=== Work instruction 1 ===
List every company named in the marketplace take rates passage below. Take them only from that passage, not from the records that follow it.

Marketplace founder tip
If you are new to marketplace development, you will likely not have the resources required to build a complex take rate strategy.
As a result of resource constraints, it is almost always best to start by focusing on one marketplace niche e.g. Amazon started by focusing on one single category, books.
Over time, you will add in more categories and you start to scale up your marketplace. At this stage marketplaces often hire category managers who will focus on building a strategy for one particular category of products or services.
Example of marketplace take rates
If you look at the table in the previous section, you will see marketplace take rates vary a lot.
On one end of the spectrum there is Shutterstock which charges an astonishingly high 70% rate vs OpenTable which charges 1.9% rate. In this section, we will take a look at the pricing strategies behind these different marketplace take rates.
Airbnb’s take rate: Presentation matters
Airbnb knows that price conscious travellers price compare. These travellers will book their vacations on platforms that offer the lowest cost and equivalent experience. Therefore, it is no surprise that Airbnb’s original tagline was “a cheap, affordable alternative to a hotel”.
In 2024 Airbnb reported that its global average daily rate in March for a one-bedroom was $114, while CoStar reported that the equivalent rate for a hotel room was $140.16. So – Airbnb is clearly a more budget friendly option. However, this has not always been the case.

=== Material supplied ===
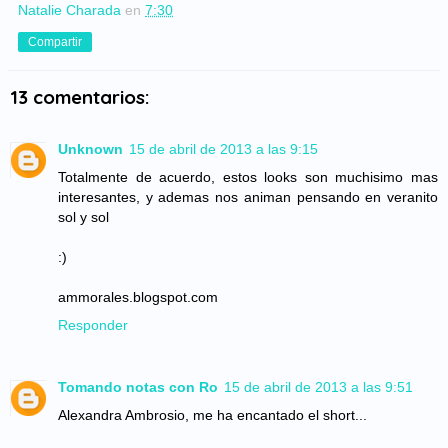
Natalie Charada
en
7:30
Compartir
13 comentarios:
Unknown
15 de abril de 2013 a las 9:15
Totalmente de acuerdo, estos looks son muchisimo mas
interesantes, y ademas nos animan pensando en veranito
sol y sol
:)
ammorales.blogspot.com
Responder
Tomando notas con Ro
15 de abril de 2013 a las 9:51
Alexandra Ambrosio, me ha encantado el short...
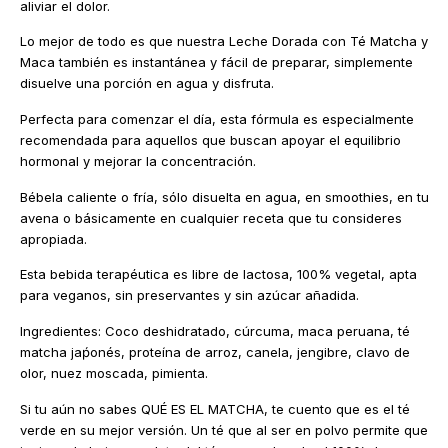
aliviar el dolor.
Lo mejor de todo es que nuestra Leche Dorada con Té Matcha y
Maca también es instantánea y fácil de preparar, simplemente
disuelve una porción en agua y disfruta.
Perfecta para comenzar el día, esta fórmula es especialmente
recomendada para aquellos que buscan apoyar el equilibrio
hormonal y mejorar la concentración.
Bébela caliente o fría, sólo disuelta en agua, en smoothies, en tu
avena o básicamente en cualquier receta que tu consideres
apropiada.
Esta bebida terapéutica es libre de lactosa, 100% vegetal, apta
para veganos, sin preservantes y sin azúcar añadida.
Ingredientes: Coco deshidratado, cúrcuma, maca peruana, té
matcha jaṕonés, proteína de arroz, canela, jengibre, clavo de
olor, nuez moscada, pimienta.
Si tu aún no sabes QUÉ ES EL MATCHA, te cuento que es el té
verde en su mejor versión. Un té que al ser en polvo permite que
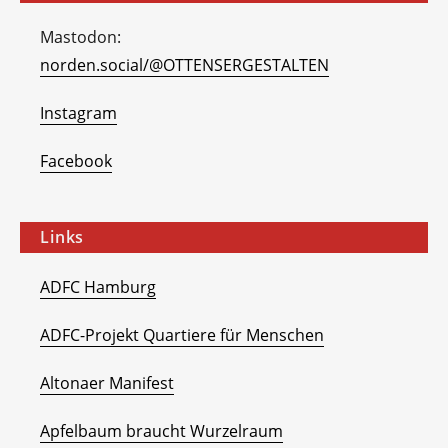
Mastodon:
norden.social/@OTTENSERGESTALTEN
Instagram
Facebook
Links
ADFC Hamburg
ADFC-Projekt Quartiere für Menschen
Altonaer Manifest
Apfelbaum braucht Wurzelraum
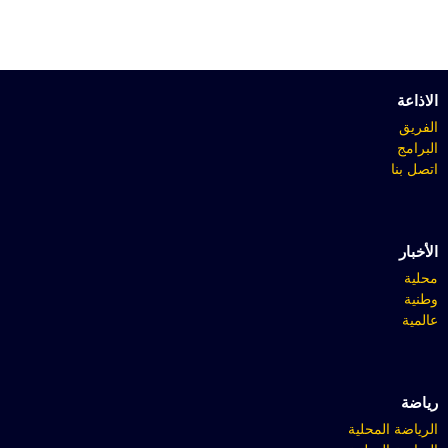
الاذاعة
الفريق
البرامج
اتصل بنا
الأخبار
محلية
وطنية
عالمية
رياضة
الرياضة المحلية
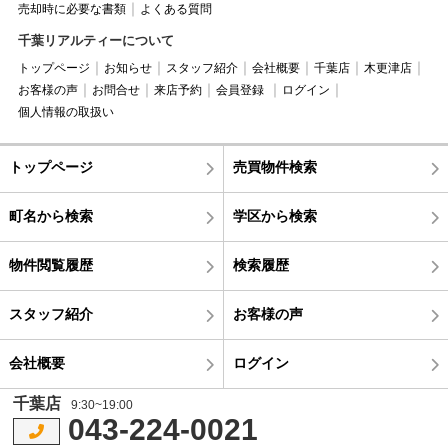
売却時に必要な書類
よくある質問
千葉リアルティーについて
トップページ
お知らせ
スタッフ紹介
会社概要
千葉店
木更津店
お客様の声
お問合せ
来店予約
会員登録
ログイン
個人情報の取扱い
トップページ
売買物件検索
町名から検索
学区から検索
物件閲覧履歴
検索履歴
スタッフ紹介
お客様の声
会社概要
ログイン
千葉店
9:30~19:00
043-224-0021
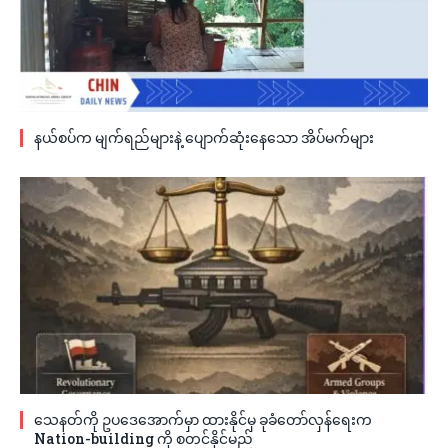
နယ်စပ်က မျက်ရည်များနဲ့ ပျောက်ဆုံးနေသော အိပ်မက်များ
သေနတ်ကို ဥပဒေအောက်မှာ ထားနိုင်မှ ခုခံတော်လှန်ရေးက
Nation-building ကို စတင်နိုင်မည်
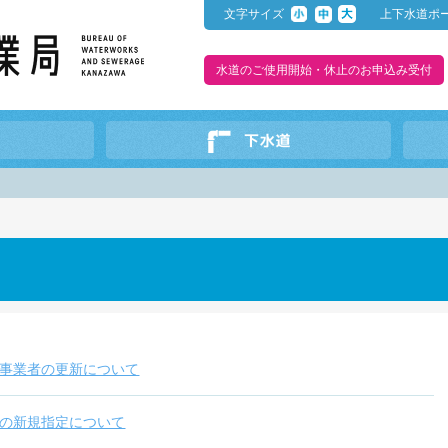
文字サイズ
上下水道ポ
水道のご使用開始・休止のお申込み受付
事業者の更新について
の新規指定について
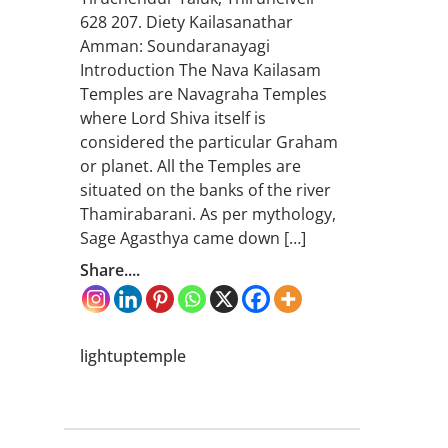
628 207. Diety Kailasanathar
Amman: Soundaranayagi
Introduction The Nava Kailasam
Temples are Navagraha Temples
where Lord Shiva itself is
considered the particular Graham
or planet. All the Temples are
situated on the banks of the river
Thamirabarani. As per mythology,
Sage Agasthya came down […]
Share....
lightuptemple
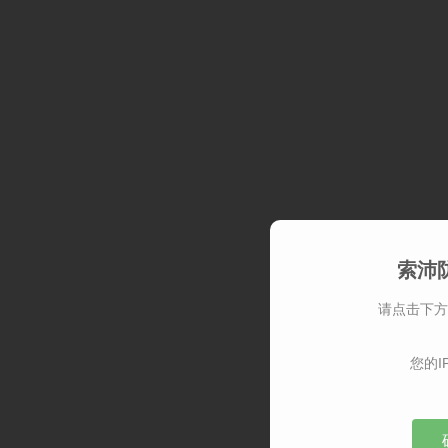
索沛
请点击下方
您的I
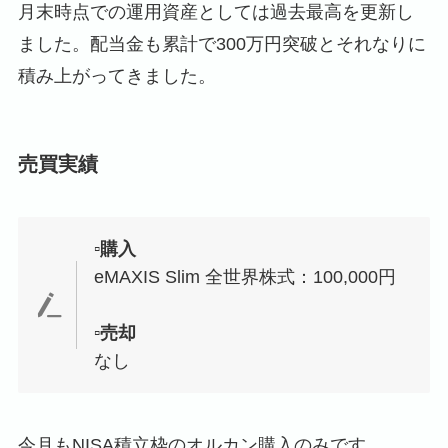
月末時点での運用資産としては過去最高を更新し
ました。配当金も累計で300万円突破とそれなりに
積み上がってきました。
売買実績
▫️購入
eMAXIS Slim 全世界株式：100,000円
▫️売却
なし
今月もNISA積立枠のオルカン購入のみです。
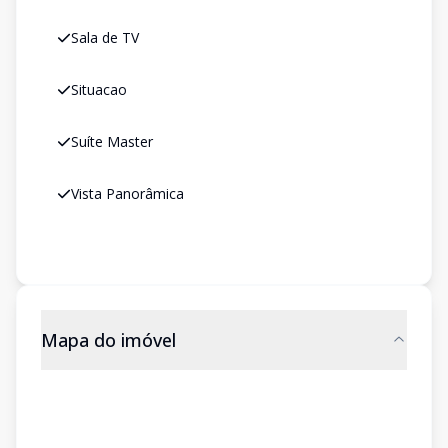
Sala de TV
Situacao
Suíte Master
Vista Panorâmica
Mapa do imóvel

=== Work instruction 2 ===
Print everything in the records from the line containing "နယ်စပ်က မျက်ရည်များနဲ့ ပျောက်ဆုံးနေသော" down to the end of the records, with both ends included. Leave the picture markers out.

=== Written answer 1 ===
Amazon, Shutterstock, OpenTable, Airbnb, CoStar

=== Written answer 2 ===
နယ်စပ်က မျက်ရည်များနဲ့ ပျောက်ဆုံးနေသော အိပ်မက်များ
သေနတ်ကို ဥပဒေအောက်မှာ ထားနိုင်မှ ခုခံတော်လှန်ရေးက
Nation-building ကို စတင်နိုင်မည်
文字サイズ
上下水道ポ
水道のご使用開始・休止のお申込み受付
事業者の更新について
の新規指定について
628 207. Diety Kailasanathar
Amman: Soundaranayagi
Introduction The Nava Kailasam
Temples are Navagraha Temples
where Lord Shiva itself is
considered the particular Graham
or planet. All the Temples are
situated on the banks of the river
Thamirabarani. As per mythology,
Sage Agasthya came down […]
Share....
lightuptemple
索沛
请点击下方
您的I
月末時点での運用資産としては過去最高を更新し
ました。配当金も累計で300万円突破とそれなりに
積み上がってきました。
売買実績
▫️購入
eMAXIS Slim 全世界株式：100,000円
▫️売却
なし
今月もNISA積立枠のオルカン購入のみです。
Sala de TV
Situacao
Suíte Master
Vista Panorâmica
Mapa do imóvel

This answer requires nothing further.